--- Start of Quoted passage ---
Overview of Hypothesis Testing

Fundamentally, Hypothesis Tests are a tools that we use to make decisions when data is involved. For example, if we run a business where we deliver products to customers, and we need to decide between two different couriers, we’d like to pick the one that’s both faster and more reliable (assuming the cost difference isn’t substantial). How can we make such a decision and be confident that we’re right?

If possible, we’d probably assign each of them a series of deliveries, collect data on delivery time, and then analyze that data to see which one was faster, on average. But how do we know if the sample deliveries we gave them were representative of how they truly perform? If we ran the test again, would we get the same result?

That’s where Hypothesis Testing comes in. In the example above, we’d start with the default hypothesis that the averages delivery times of the two couriers are the same, and then conduct a statistical test to determine how likely it is that our hypothesis is true. If the probability of our hypothesis being true gets low enough (generally below 5%), we reject our hypothesis and accept that the averages between the two couriers is, in fact, different.

Selecting a Hypothesis Test

Choosing which Hypothesis Test to use depends on what you are comparing. The list below gives a brief description of what each test is for, and a link to an example. Note that no matter which test you use, the analysis will produces a “p-value”, which is, essentially, the probability that your default hypothesis is true.

      • T Test – The T Test compares the means (averages) of two data sets. The default hypothesis is that the means of the data sets are statistically the same, so the p-value will indicate if they are different. This test assumes the data are Normally distributed. You can verify that with the “Tell me about my data” function. (Click here for an example of how to use the T Test.)
      • Paired T Test – Use this test when you want to determine if there is a statistical difference between the same set of samples tested twice. This is often used in before and after situations when some operation has been done to a sample after the initial measurement, and then a secondary measurement is taken to see if there is any change. The default hypotheses is that there is no difference in the mean before and after. (Click here for an example of a Paired t-Test.)
      • 1-Sample T Test – This test is used when you want to compare the mean of a sample to a hypothesized or known historical mean. The default hypothesis is that the mean of your sample is the same as the hypothesized mean. A low p-value will indicate that the sample mean is statistically different from the hypothesized mean. The sample data should be Normally distributed. (Click here for an example of how to use a 1-Sample T Test).
--- End of Quoted passage ---
--- Start of Records ---
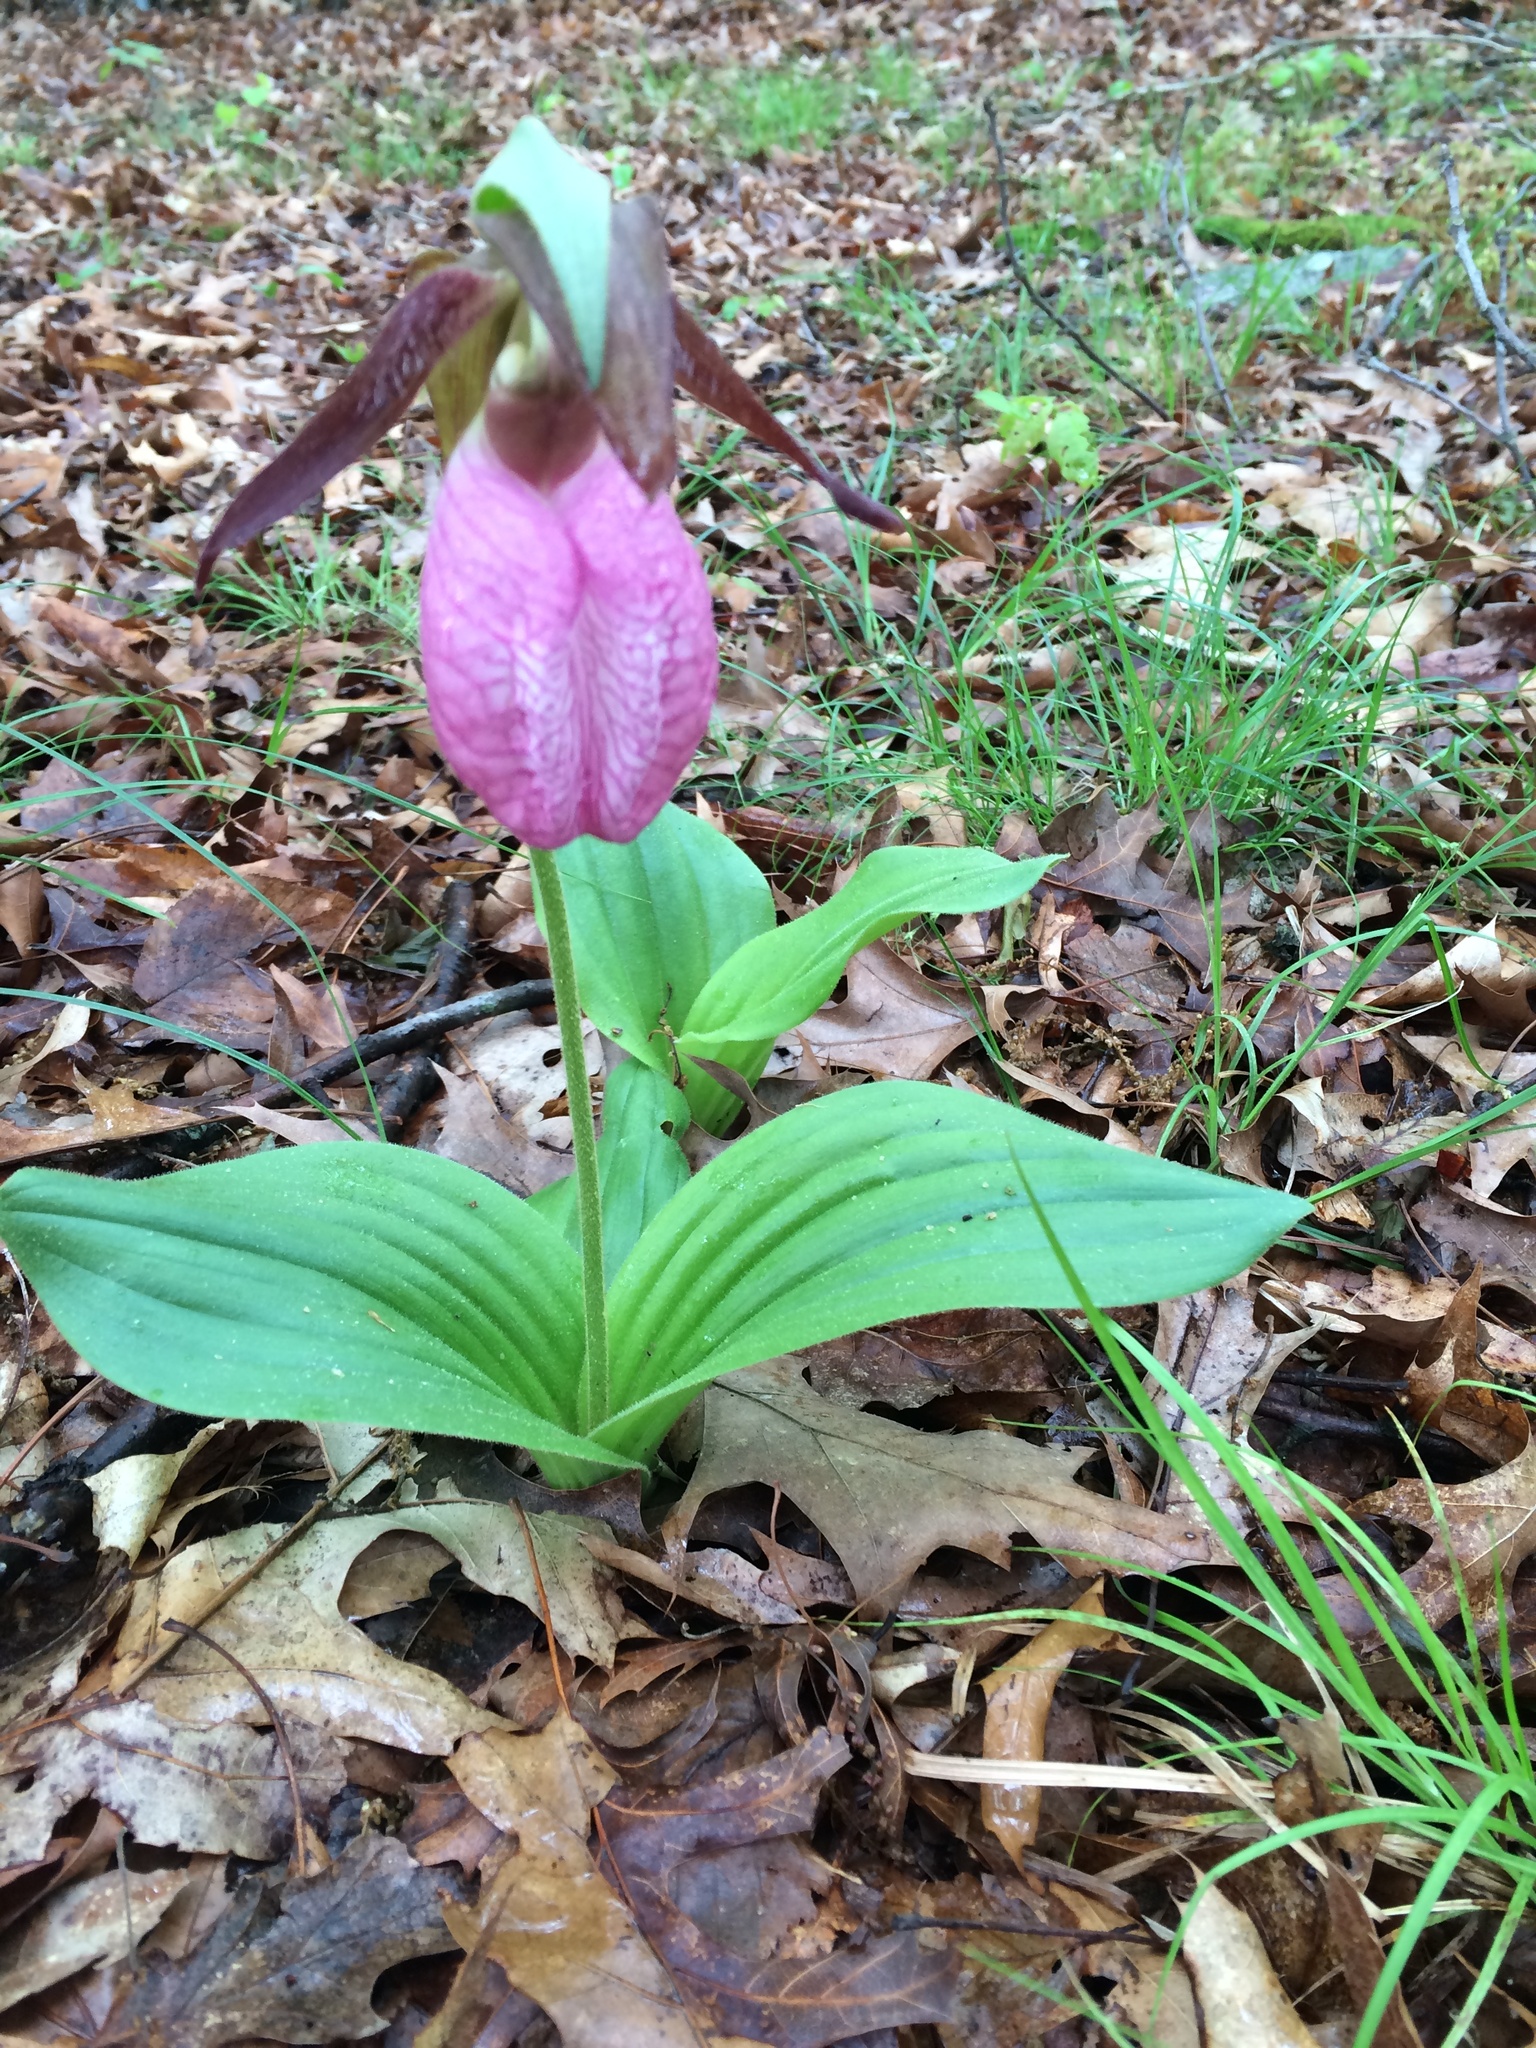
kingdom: Plantae
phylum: Tracheophyta
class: Liliopsida
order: Asparagales
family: Orchidaceae
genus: Cypripedium
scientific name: Cypripedium acaule
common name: Pink lady's-slipper
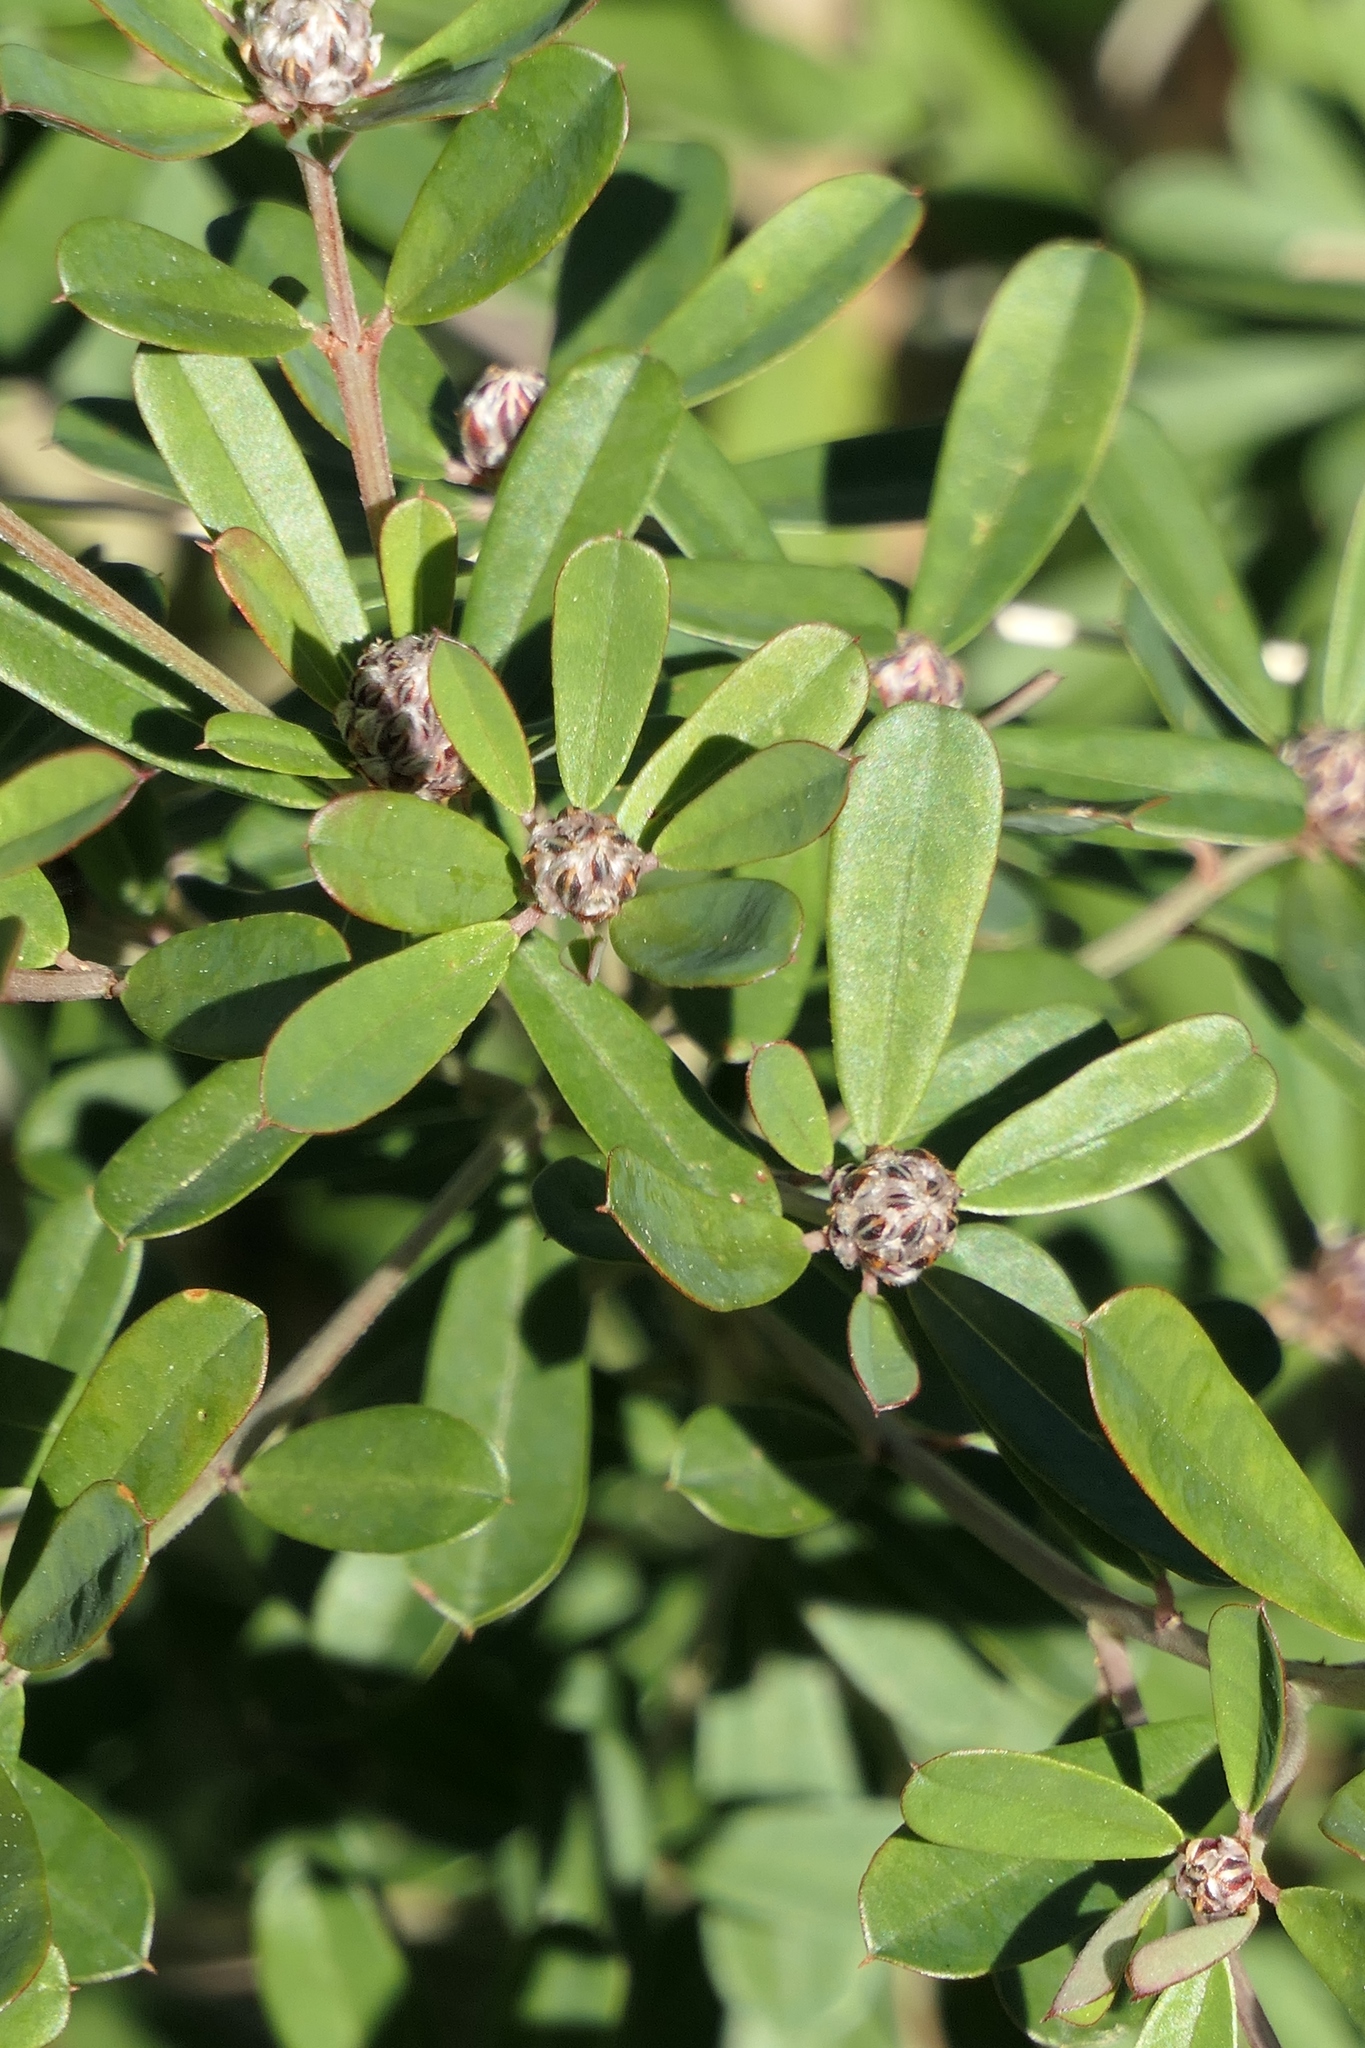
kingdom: Plantae
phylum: Tracheophyta
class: Magnoliopsida
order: Fabales
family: Fabaceae
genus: Pultenaea
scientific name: Pultenaea daphnoides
--- End of Records ---
*Work to complete*
(A) In the hypothesis testing overview, in what kind of situation is the Paired T Test often used?
(B) Extend the hypothesis testing overview, picking up right after its final sentence.

*Final results*
(A) Before-and-after situations, where a sample is measured, some operation is done to it, and it is measured again to see whether anything changed.

(B)
      • 1-way ANOVA – This test is used to compare the means of three to ten data sets where there is just one thing that differs from set-to-set. For example, you might compare the average dimensions of the same part provided by different suppliers. In this case, all other things being equal (e.g., material, specifications, etc.), the one difference is the “supplier”. 1-way ANOVA will allow you to determine if all the suppliers have the same average or not. The assumption is that the data sets are normally distributed, and that they have approximately the same variance. The default hypothesis is that the means of all the data sets are the same. A low p-value will indicate that the means are likely not the same. (Click here for an example of 1-way ANOVA.)
      • Mood’s Median Test – Use this test to determine if there is a statistically significant difference between the medians of multiple data sets. The data sets do not have to fit any particular distribution, but the data itself should be continuous. (Click here for an example of the Mood’s Median Test.)
      • F Test – The F Test compares variances (and hence the standard deviations) of two data sets. The default hypothesis are that the variances of the data sets are statistically the same, so p-value will indicate if they are different. This test assumes the data are Normally distributed. You can verify that with the “Tell me about my data” function. (Click here for an example of how to use the F Test.)
      • Test of Proportions – This test is used to determine if the proportion of “defective” items in one group is statistically different from the proportion of “defective” items in a second group. Keep in mind that by “defectives”, we are really just referring to the subset of items in each group that have a certain property we care about. For example, you might be comparing the proportion of defective products produced by two different shifts. The default hypothesis is that the proportions are the same. A low p-value will indicate that the proportions are likely different. (Click here for an example of a Test of Proportions.)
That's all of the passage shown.